Before World War I, Russia and Turkey were the only countries which required entering foreigners to have a passport. Thus, for most of America's history, it had an "open borders" policy, and this reflected its "traditional values". Not until the Johnson-Reed Act of 1924 did the United States establish permanent immigration limits.
When considering policy reforms, it's useful to compare current immigration limits to the period before and after Johnson-Reed. In the first decade of the 20th century, for example, about 200,000 Italians immigrated to the United States each year. In 1900 the U.S. population was about 78 million. According to the Pew Hispanic Center, from 2000 to 2005, the annual rate of entry of illegal immigrants was 525,000, of which about 60 percent were Mexican; but the population of the United States was 281 million in 2000. Thus, as a percentage of the population, the total number of illegal immigrants in modern times has been smaller than the number of Italians alone immigrating here when immigration quotas did not exist.

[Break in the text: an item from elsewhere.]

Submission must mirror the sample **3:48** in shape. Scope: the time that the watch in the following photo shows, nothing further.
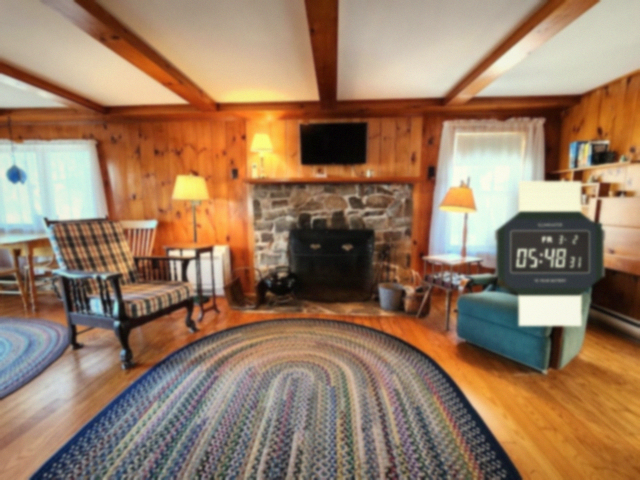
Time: **5:48**
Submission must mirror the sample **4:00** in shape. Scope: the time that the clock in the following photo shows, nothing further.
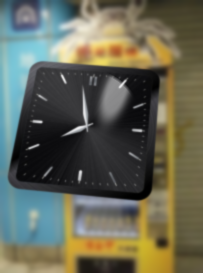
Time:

They should thus have been more easily absorbed than earlier waves of immigrants.
Somehow, the country survived the Italian wave, and today, your great-grandmother's fears of swarthy, greasy Italians, "breeding like rabbits," importing their secret societies and criminal tendencies, shouting "Whatsamatter you?" in their illiterate pidgin while menacing random passersby with their flick-knives, seems quaintly amusing. Two or three generations of assimilation and intermixing fixed "the problem", just as it did with the Irish and other groups, none of which are, 100 years or more later, considered particularly undesirable.

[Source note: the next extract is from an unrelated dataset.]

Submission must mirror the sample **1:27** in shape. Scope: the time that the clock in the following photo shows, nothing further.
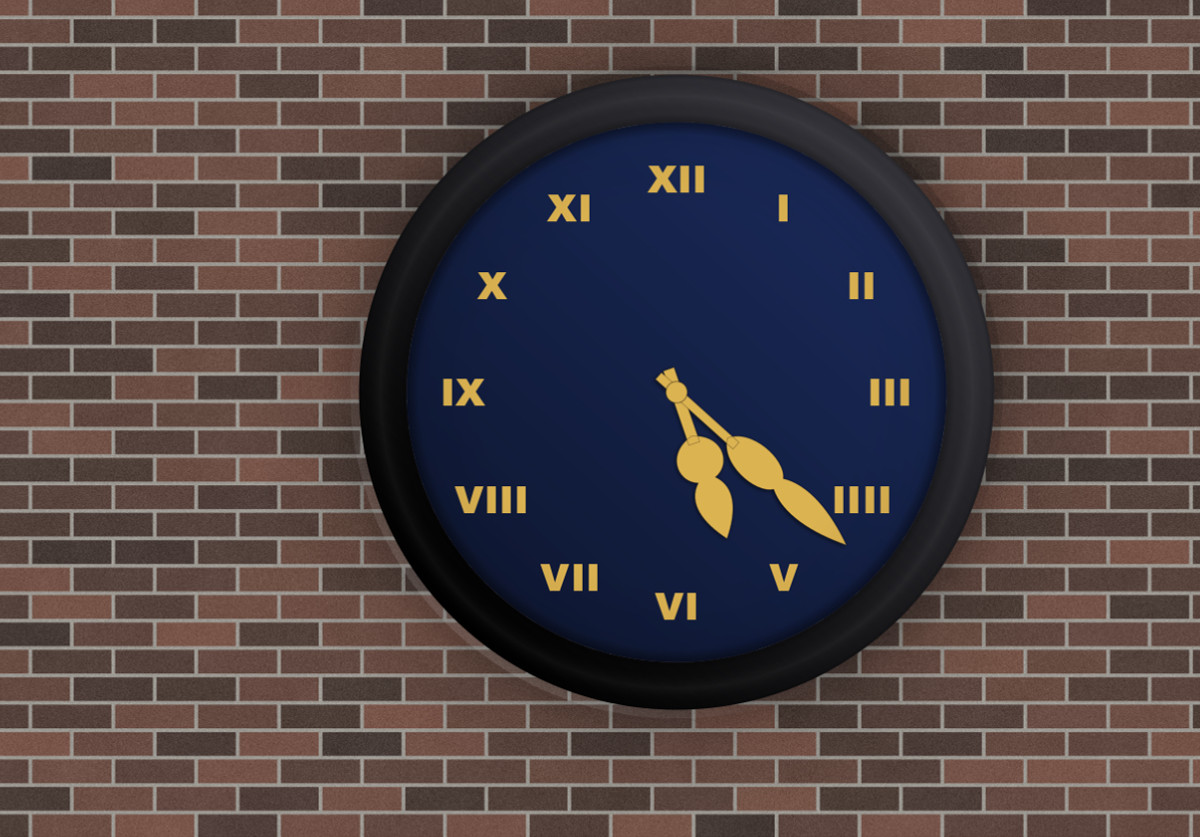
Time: **5:22**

What then is to be done? Pulsifer posits a formidable, but not impossible, solution:
Ultimately, the only way to ease immigration pressures may be to ensure plentiful jobs in Mexico for its own citizens, and through these to raise their standard of living so that the income differential between Mexico and the United States is small enough to be outweighed by the pleasures of cultural affinity, family unity, and linguistic ease for those who remain in the land of their birth.
There are essentially two methods of accomplishing this. One is massive foreign investment on a scale unlike anything to be currently found. I will leave it to the reader to consider how likely this will be in an era when Mexico's basic infrastructure and political cohesion disintegrates due to lack of oil revenues. The second would require Mexico to create massive state enterprises to employ its people, producing as much of the products for its own consumption as possible using its own resources and workers, funding this by money created by its own central bank for this purpose, and only importing what the country could not provide itself.
If you ask me, Pulsifer should be working in a think-tank somewhere, churning out such analyses for publication on a regular basis. Such an outside-the-box approach is precisely what's required to deal with our immigration dilemmas. I'm not an economist and do not know if Pulsifer has the end-game in sight. But I recognize possibilities when I see them, and Pulsifer's observations provide a few that should not be ignored.